G7 summit opens amid lower expectations, protests

The three-day G7 summit opened Sunday amid protests as hundreds of people took to the streets in the southern German town.

The three-day G7 summit opened here Sunday amid protests as hundreds of people took to the streets in the southern German town.

Thousands of other protesters also held demonstrations in Munich, the capital of Bavaria, a day before the summit.

They demanded that the G7 countries fulfill their responsibilities and become more active in tackling climate change and global hunger, among other issues.

Speaking to Xinhua in a town not far from where the summit was held, protester Brigitte Obermayer said that the world's problems cannot be solved by G7 countries alone and can only be truly solved through platforms such as the United Nations.

Another protester named Marco, who is a member of youth organization SDAJ, criticized the G7 for only caring about its own interests, adding that the summit is held only to consider and discuss issues related to the interests of its members and related interest groups.

Theresienwiese, the heart of the protest in Munich, was filled with protesters from many parts of Europe, waving banners and posters and singing protest slogans. A total of 15 NGOs took part in the day's activities.

A large police presence was seen at the sites of protests.
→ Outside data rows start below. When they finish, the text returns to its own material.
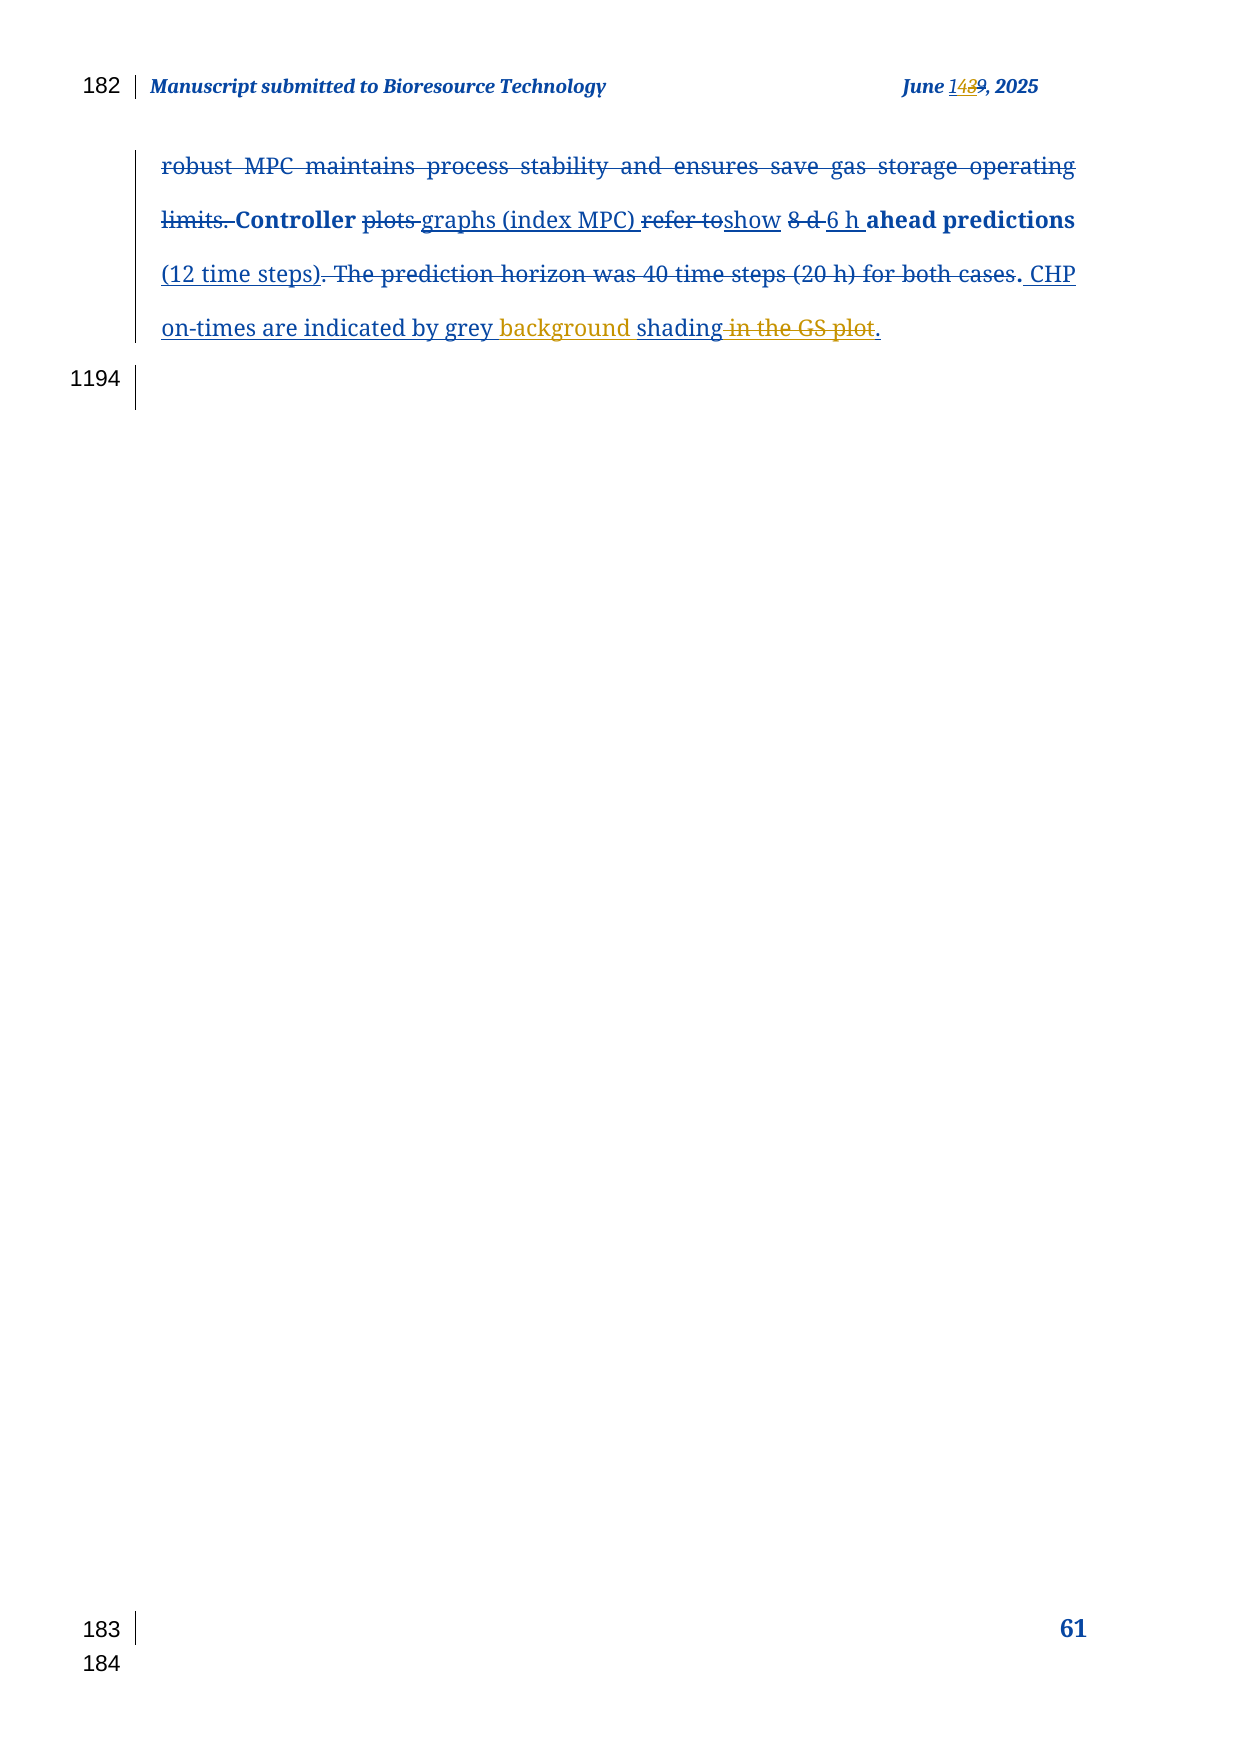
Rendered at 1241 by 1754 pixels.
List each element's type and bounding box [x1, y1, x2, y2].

table_cell [150, 150, 1090, 365]
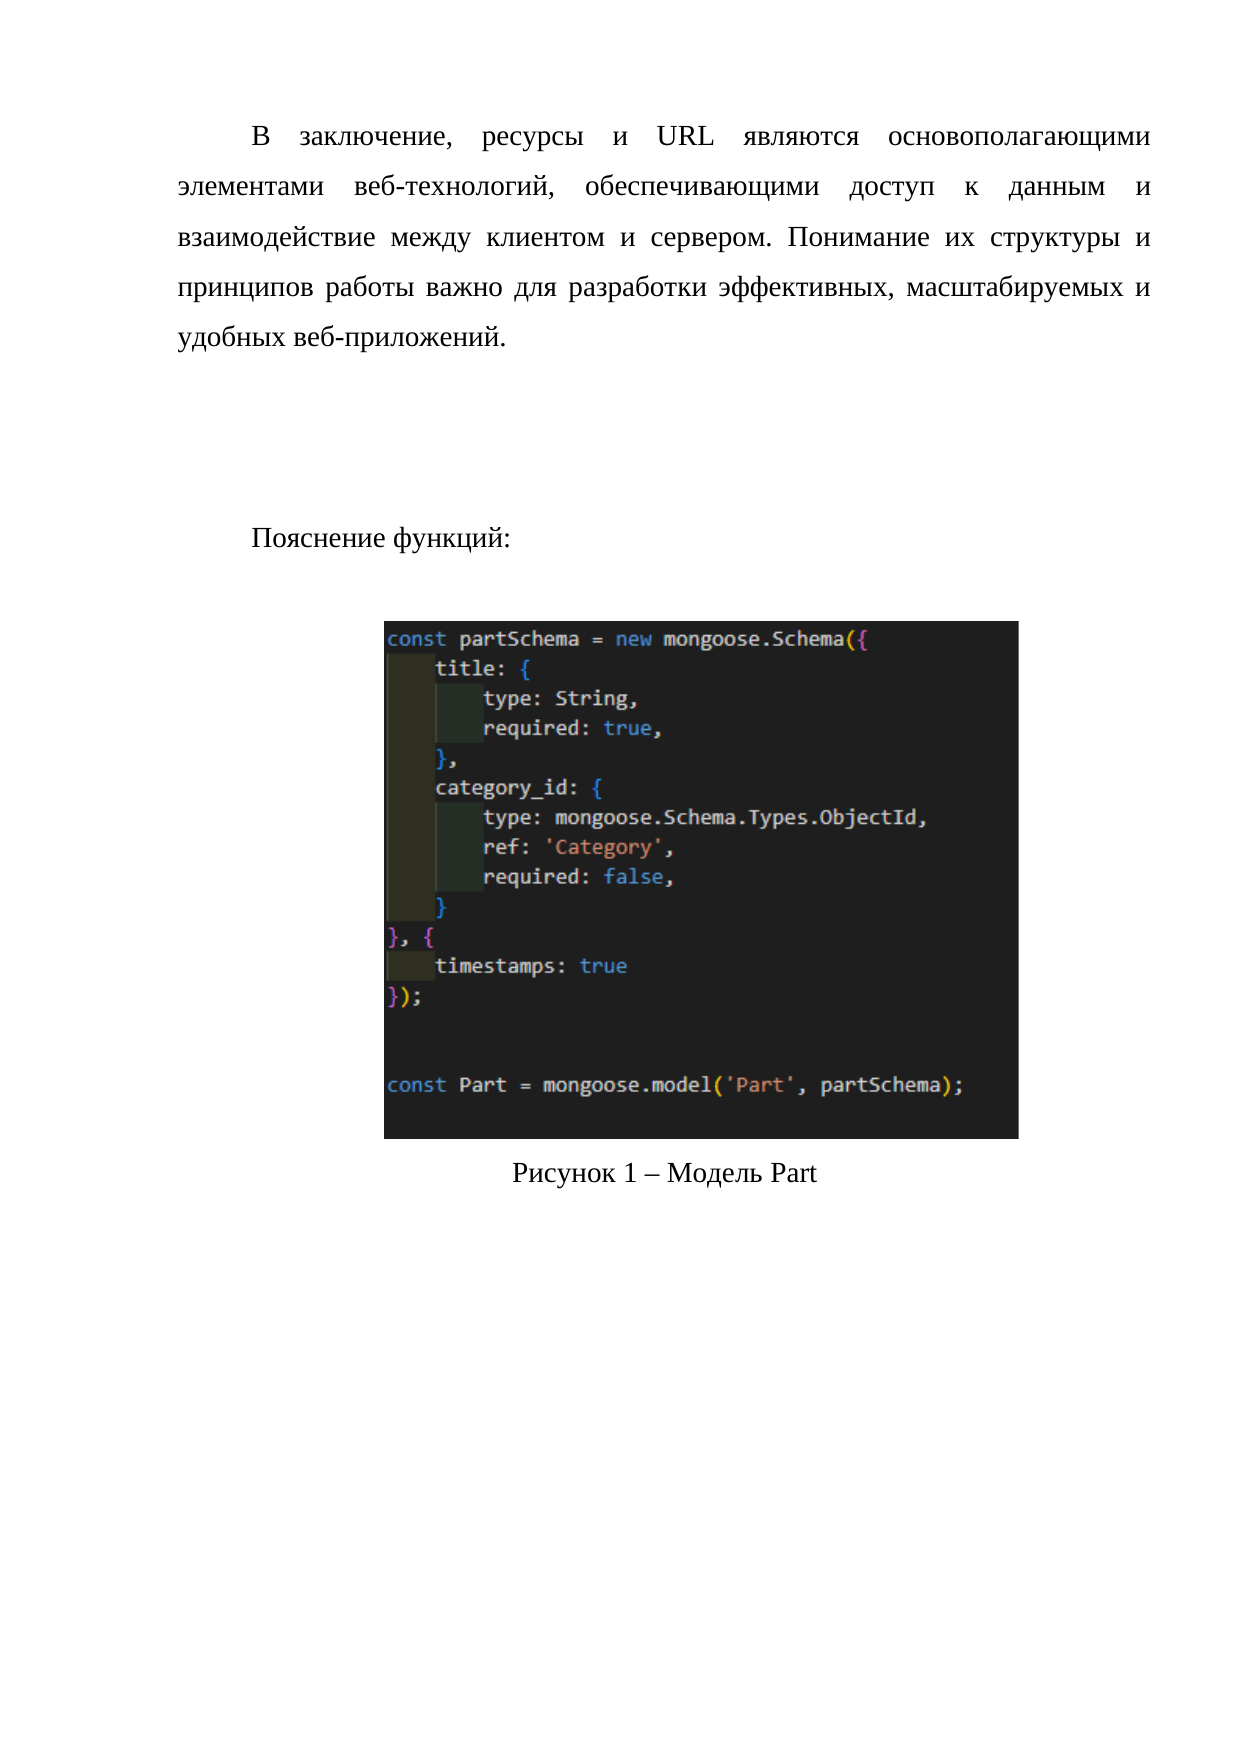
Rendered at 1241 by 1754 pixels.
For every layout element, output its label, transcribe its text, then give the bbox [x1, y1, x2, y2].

text В заключение, ресурсы и URL являются основополагающими элементами веб-технологий, обеспечивающими доступ к данным и взаимодействие между клиентом и сервером. Понимание их структуры и принципов работы важно для разработки эффективных, масштабируемых и удобных веб-приложений. [177, 118, 1152, 353]
text Рисунок 1 – Модель Part [177, 621, 1152, 1189]
text Пояснение функций: [177, 521, 1152, 554]
picture [384, 621, 1019, 1139]
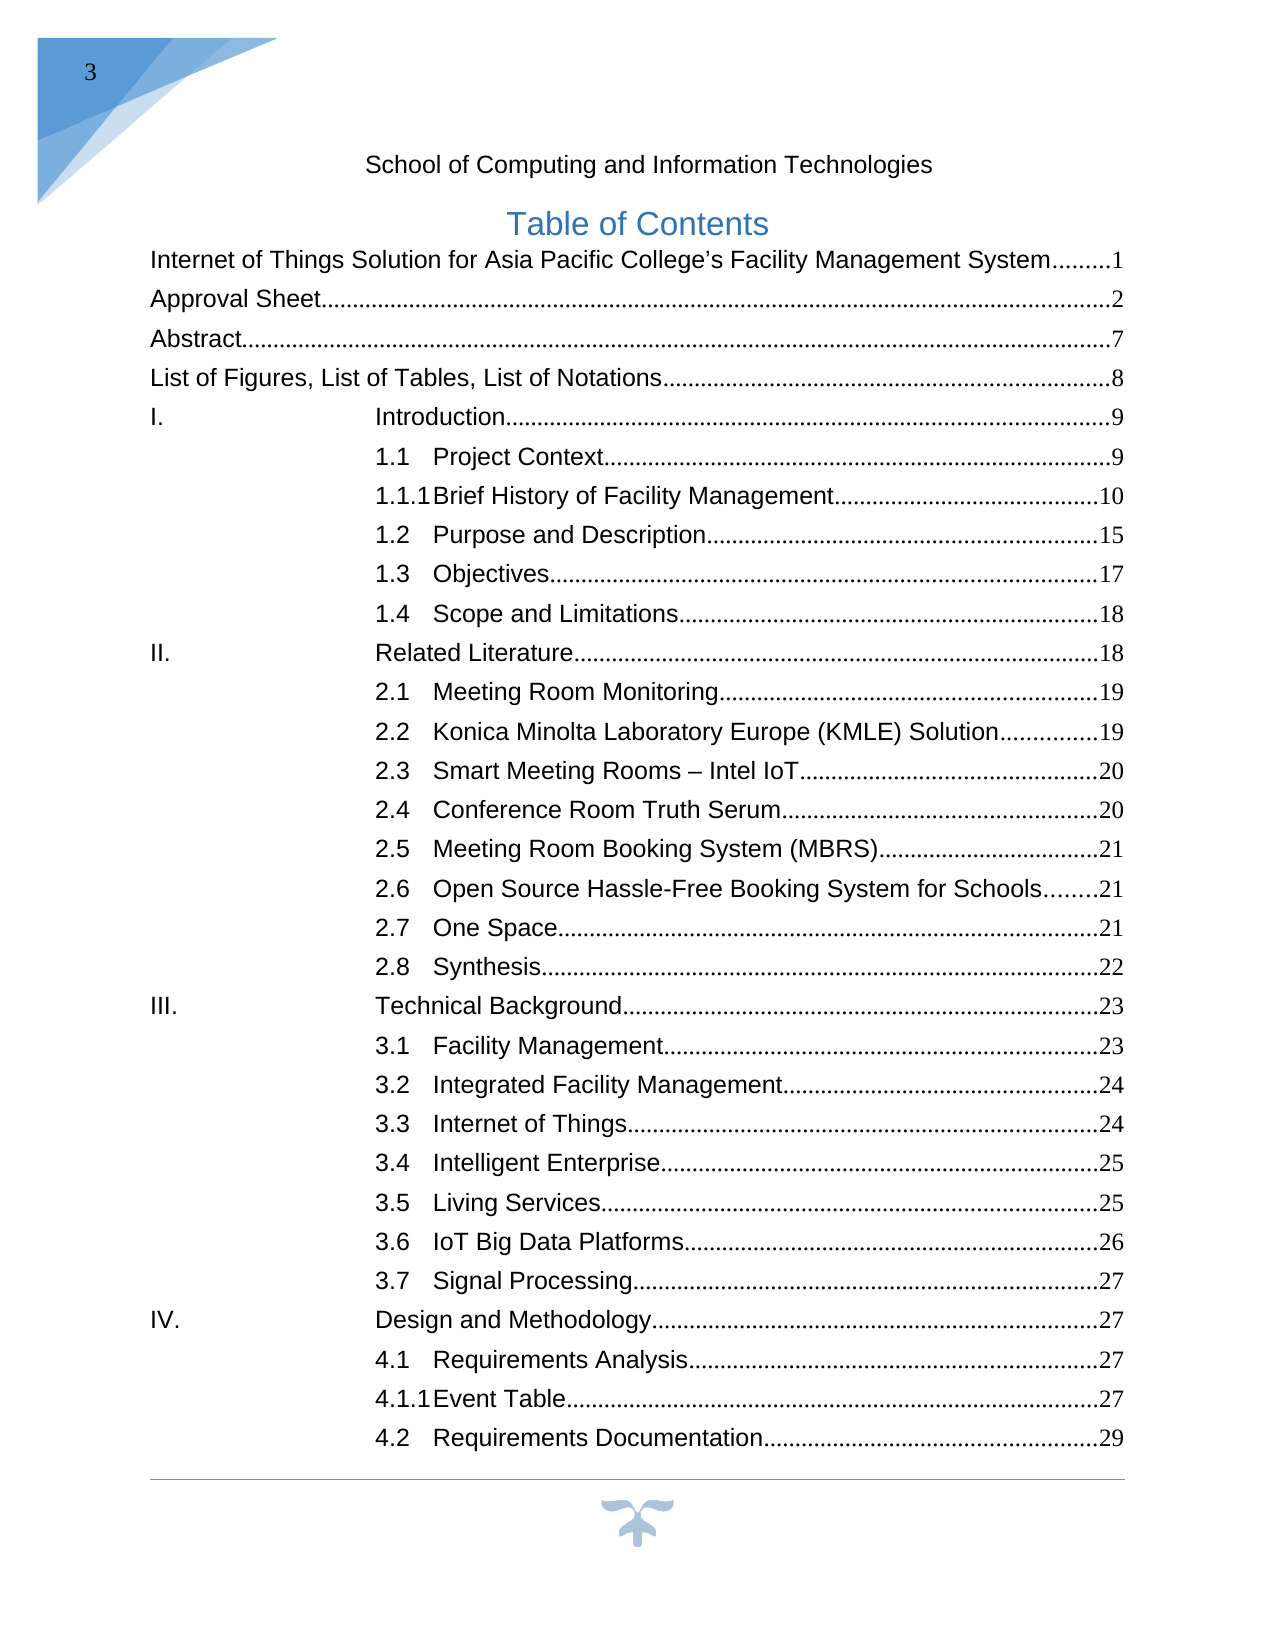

Around 18,000 police officers have been deployed around Munich and the summit site.

A design in which a distorted Earth is embedded in the letter G stands out in the posters. An NGO member told Xinhua that it was intended to convey the message that "the world is becoming increasingly distorted and dysfunctional due to the intervention of the G7 countries."

Viviane Raddatz, head of climate and energy division at WWF Germany, told Xinhua that she was "certainly not satisfied" with the work done so far by the G7 countries in terms of climate protection.

Raddatz said that as "old industrialized countries with a long history of emissions... they (G7) are responsible for causing the climate crisis and therefore have a responsibility to find solutions that apply worldwide."

Friederike Meister, Germany Director of Global Citizen, an organization working against extreme poverty, said that "the world's major crises are worsening, but the money from rich countries to help recover economically does not reflect that."

"The G7 must now prioritize investment in the world's poorest countries," said Meister, adding "The G7 are carrying around this decades-old promise without really implementing it."

Speaking to Xinhua, Lisa Gaetner, a local resident, complained about the current high prices and inflation, saying that "ordinary people have less and less money."

The G7 countries should reduce their military spending and increase their efforts to combat climate change, she said.